Drammatica la situazione del sud Italia anche per quanto riguarda i NEET, i giovani che non studiano, non lavorano e non frequentano corsi di formazione. Secondo i dati Eurostat relativi al 2021, la Sicilia è prima in Europa per tasso di NEET (30,2%), seguita dalla Campania (27,7%) e dalla Calabria (27,2%, al quarto posto), contro una media europea del 10,8%.
Laurearsi al nord Italia comporta una retribuzione superiore del 10% rispetto al sud. La differenza è dovuta al tipo di università (la maggior parte sono private). Secondo lo “University Report 2023”, stilato da JobPricing, gli atenei più remunerativi sono:
- Università Commerciale Luigi Bocconi: 35.297 euro;
- Politecnico di Milano: 34.315 euro;
- Politecnico di Torino: 33.244 euro;
- Libera università internazionale degli studi sociali Guido Carli: 33.044 euro.
Inoltre, chi studia al sud spesso si ferma a lavorare lì, percependo uno stipendio inferiore rispetto al nord. Una differenza dovuta anche al lavoro nero: una recente ricerca della Cgia di Mestre attribuisce a quest’ultimo i 2 mesi in più all’anno di lavoro da parte dei lavoratori dipendenti del nord rispetto a quelli del sud.
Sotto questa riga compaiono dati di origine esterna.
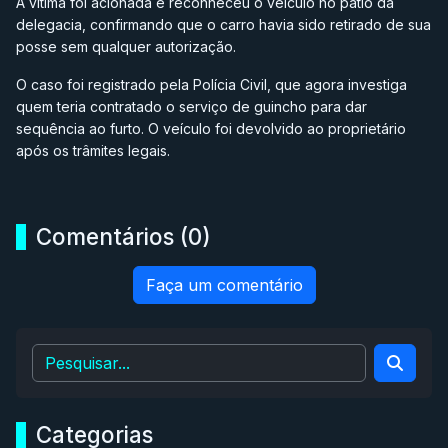
A vítima foi acionada e reconheceu o veículo no pátio da
delegacia, confirmando que o carro havia sido retirado de sua
posse sem qualquer autorização.
O caso foi registrado pela Polícia Civil, que agora investiga
quem teria contratado o serviço de guincho para dar
sequência ao furto. O veículo foi devolvido ao proprietário
após os trâmites legais.
Comentários (0)
Faça um comentário
Categorias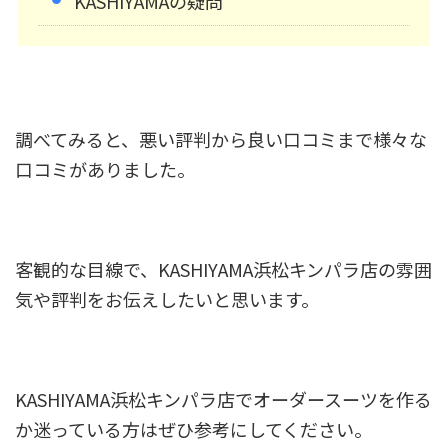
KASHIYAMAの疑問
調べてみると、悪い評判から良い口コミまで様々な
口コミがありました。
客観的な目線で、KASHIYAMA浜松キンパラ店の雰囲
気や評判をお伝えしたいと思います。
KASHIYAMA浜松キンパラ店でオーダースーツを作る
か迷っている方はぜひ参考にしてください。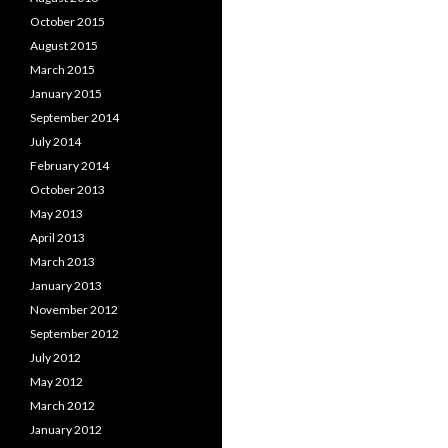
October 2015
August 2015
March 2015
January 2015
September 2014
July 2014
February 2014
October 2013
May 2013
April 2013
March 2013
January 2013
November 2012
September 2012
July 2012
May 2012
March 2012
January 2012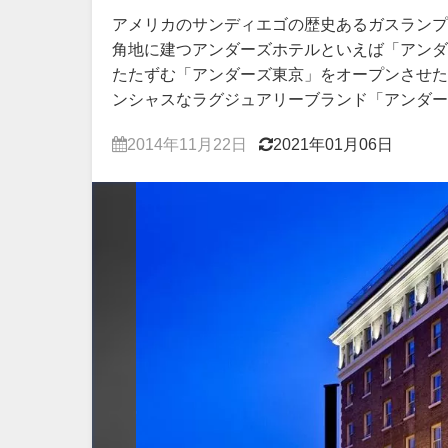
アメリカのサンディエゴの歴史あるガスランプ
角地に建つアンダーズホテルといえば「アンダ
たたずむ「アンダーズ東京」をオープンさせた
ンシャスなラグジュアリーブランド「アンダー
2014年11月22日
2021年01月06日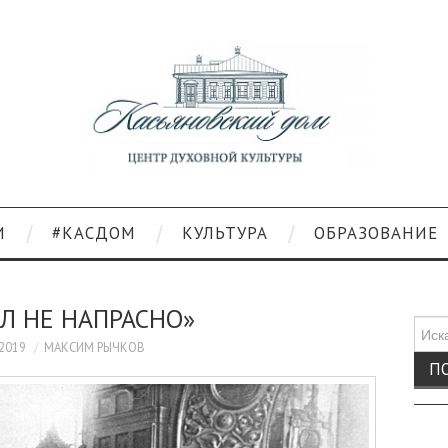
И
#КАСДОМ
КУЛЬТУРА
ОБРАЗОВАНИЕ
Л НЕ НАПРАСНО»
Поис
для:
.2019
МАКСИМ РЫЧКОВ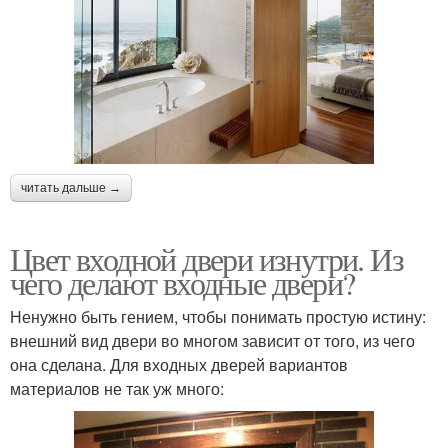
читать дальше →
Цвет входной двери изнутри. Из
чего делают входные двери?
Ненужно быть гением, чтобы понимать простую истину:
внешний вид двери во многом зависит от того, из чего
она сделана. Для входных дверей вариантов
материалов не так уж много:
La fuga dei cervelli dal sud Italia
Negli ultimi 10 anni 762 mila giovani tra i 15 e i 34 anni hanno lasciato il sud Italia, su un totale di 966.938 che hanno lasciato il Belpaese, dicono i dati diffusi questo mese dalla Cgia di Mestre. Particolarmente grave la situazione in Campania, dove sono emigrati 188.605 giovani, ossia il 20% del totale a livello nazionale.
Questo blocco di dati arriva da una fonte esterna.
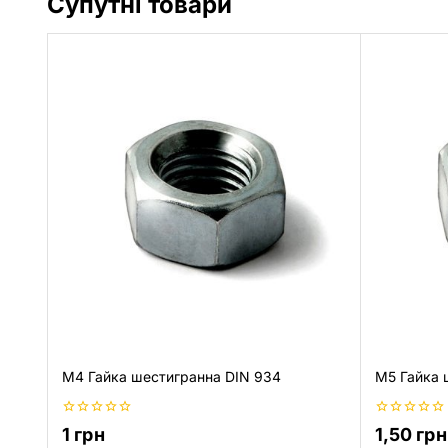
Супутні товари
M4 Гайка шестигранна DIN 934
M5 Гайка 
0
0
1
грн
1,50
грн
з
з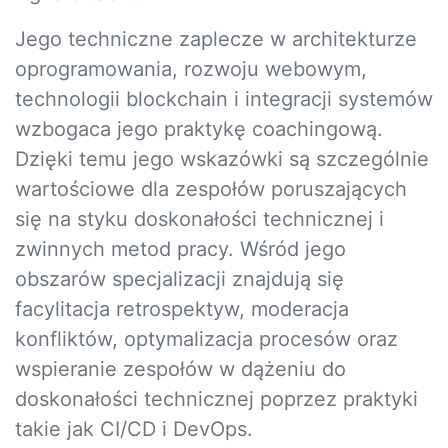
Jego techniczne zaplecze w architekturze
oprogramowania, rozwoju webowym,
technologii blockchain i integracji systemów
wzbogaca jego praktykę coachingową.
Dzięki temu jego wskazówki są szczególnie
wartościowe dla zespołów poruszających
się na styku doskonałości technicznej i
zwinnych metod pracy. Wśród jego
obszarów specjalizacji znajdują się
facylitacja retrospektyw, moderacja
konfliktów, optymalizacja procesów oraz
wspieranie zespołów w dążeniu do
doskonałości technicznej poprzez praktyki
takie jak CI/CD i DevOps.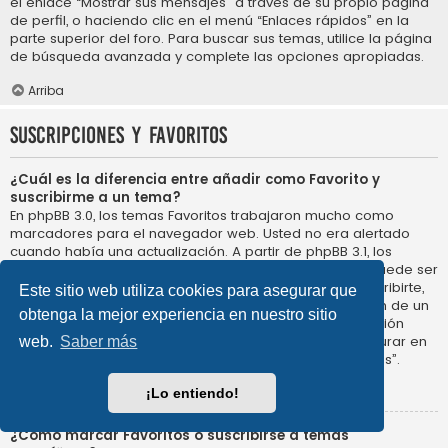
el enlace “Mostrar sus mensajes” a través de su propio página
de perfil, o haciendo clic en el menú “Enlaces rápidos” en la
parte superior del foro. Para buscar sus temas, utilice la página
de búsqueda avanzada y complete las opciones apropiadas.
Arriba
Suscripciones y Favoritos
¿Cuál es la diferencia entre añadir como Favorito y
suscribirme a un tema?
En phpBB 3.0, los temas Favoritos trabajaron mucho como
marcadores para el navegador web. Usted no era alertado
cuando había una actualización. A partir de phpBB 3.1, los
Favoritos son más como suscribirse a un tema. Usted puede ser
notificado cuando un tema Favorito se actualiza. Al suscribirte,
Este sitio web utiliza cookies para asegurar que
sin embargo, se le avisará de que hay una actualización de un
obtenga la mejor experiencia en nuestro sitio
tema, o foro en el propio foro. Las opciones de notificación
para los Favoritos y las suscripciones se pueden configurar en
web.
Saber más
el Panel de Control de Usuario, en “Preferencias de Foros”.
Arriba
¡Lo entiendo!
¿Cómo marcar Favoritos o suscribirse a temas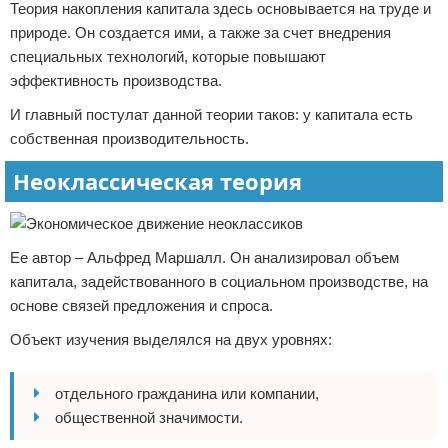
Теория накопления капитала здесь основывается на труде и
природе. Он создается ими, а также за счет внедрения
специальных технологий, которые повышают
эффективность производства.
И главный постулат данной теории таков: у капитала есть
собственная производительность.
Неоклассическая теория
Ее автор – Альфред Маршалл. Он анализировал объем
капитала, задействованного в социальном производстве, на
основе связей предложения и спроса.
Объект изучения выделялся на двух уровнях:
отдельного гражданина или компании,
общественной значимости.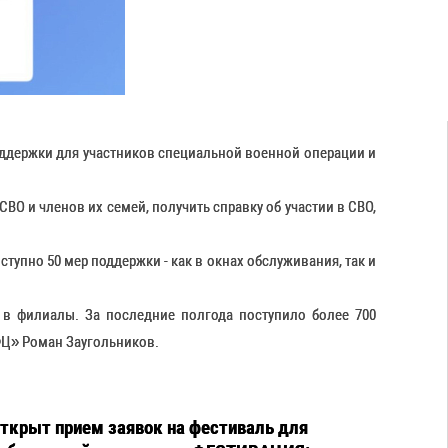
ддержки для участников специальной военной операции и
О и членов их семей, получить справку об участии в СВО,
тупно 50 мер поддержки - как в окнах обслуживания, так и
 в филиалы. За последние полгода поступило более 700
ФЦ» Роман Заугольников.
ткрыт прием заявок на фестиваль для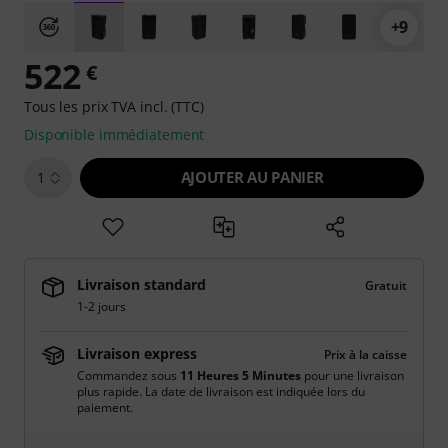
+9
522
€
Tous les prix TVA incl. (TTC)
Disponible immédiatement
AJOUTER AU PANIER
1
Livraison standard
Gratuit
1-2 jours
Livraison express
Prix à la caisse
Commandez sous
11 Heures 5 Minutes
pour une livraison
plus rapide. La date de livraison est indiquée lors du
paiement.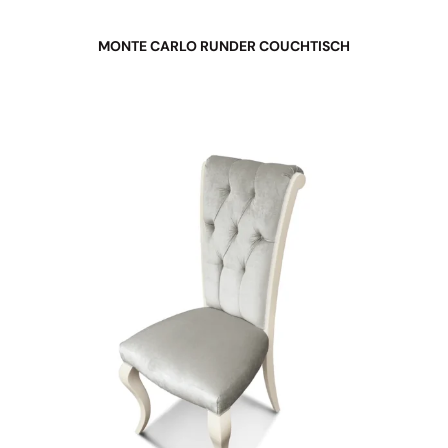
MONTE CARLO RUNDER COUCHTISCH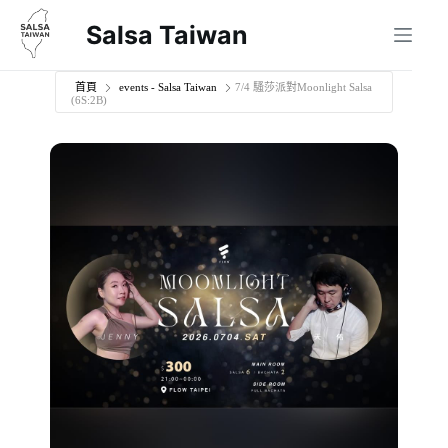
跳
Salsa Taiwan
至
主
要
首頁
events - Salsa Taiwan
7/4 騷莎派對Moonlight Salsa
(6S:2B)
內
容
Considerando i dati Istat, tra il 2012 e il 2021 il sud ha perso quasi 125 mila laureati di età compresa tra i 25 e i 34 anni, di cui quasi 100 mila emigrati in regioni del centro nord. Oltre 25 mila giovani sono invece emigrati dalle isole al resto d’Italia. Nel complesso, le uscite dal Mezzogiorno verso l’estero e le altre regioni d’Italia hanno portato alla perdita di circa 150 mila giovani laureati.
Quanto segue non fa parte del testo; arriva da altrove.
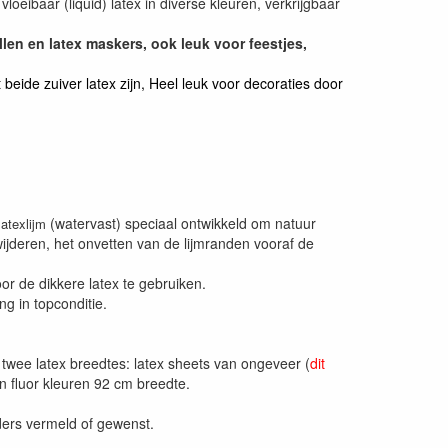
oeibaar (liquid) latex in diverse kleuren, verkrijgbaar
len en latex maskers, ook leuk voor feestjes,
eide zuiver latex zijn, Heel leuk voor decoraties door
(watervast) speciaal ontwikkeld om natuur
latexlijm
rwijderen, het onvetten van de lijmranden vooraf de
voor de dikkere latex te gebruiken.
g in topconditie.
n twee latex breedtes: latex sheets van ongeveer (
dit
n fluor kleuren 92 cm breedte.
nders vermeld of gewenst.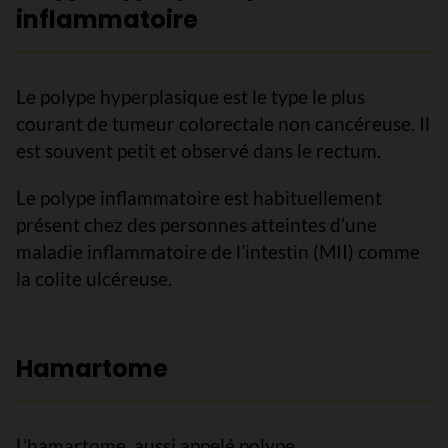
inflammatoire
Le polype hyperplasique est le type le plus
courant de tumeur colorectale non cancéreuse. Il
est souvent petit et observé dans le rectum.
Le polype inflammatoire est habituellement
présent chez des personnes atteintes d’une
maladie inflammatoire de l’intestin (MII) comme
la colite ulcéreuse.
Hamartome
L’hamartome, aussi appelé polype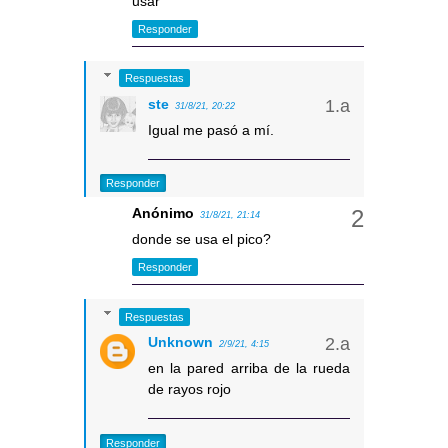
usar
Responder
Respuestas
ste
31/8/21, 20:22
Igual me pasó a mí.
Responder
Anónimo
31/8/21, 21:14
donde se usa el pico?
Responder
Respuestas
Unknown
2/9/21, 4:15
en la pared arriba de la rueda
de rayos rojo
Responder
Il fenomeno ha permesso al nord Italia di recuperare i suoi cervelli fuggiti verso l’estero, guadagnando 116 mila giovani da sud e isole. Dal 1995, ricorda lo Svimez (associazione per lo sviluppo del Mezzogiorno), oltre 1,5 milioni di giovani hanno lasciato il Sud Italia per cercare nuove opportunità lavorative, spostandosi in particolare nelle regioni del Nord. Parallelamente, il Pil pro-capite del Mezzogiorno è ormai la metà di quello del Nord Italia e il suo tasso di occupazione è cresciuto, negli ultimi 25 anni, 4 volte meno rispetto al Nord.
Ritorno a casa con il south working?
Una possibile leva per il ripopolamento del sud Italia da parte dei giovani potrebbe essere il south working, ossia il lavoro da remoto per aziende fisicamente collocate nell’Italia del Nord, svolto da casa o in regime di smart working nel sud Italia. Si tratta di una pratica che ha preso piede durante il periodo del lockdown, quando i lavoratori fuori sede, invece di restare a lavorare in smart working dalla loro casa in centro o nord Italia, hanno approfittato per tornare dalle rispettive famiglie in sud Italia.
Nel marzo 2020 è nata anche South Working, l’associazione no-profit che mira a migliorare l’economia delle regioni del Sud Italia e insieme a lei abbiamo cercato di capire se ci sia un modo per garantire a tutti, in tutta Italia, le stesse opportunità.
Secondo lo studio “South working per lo sviluppo responsabile e sostenibile del Paese”, stilato da Randstad e Fondazione per la Sussidiarietà (FPS) nel 2022, il 61% delle aziende italiane guarda con interesse agli “hub di lavoro” nel sud Italia.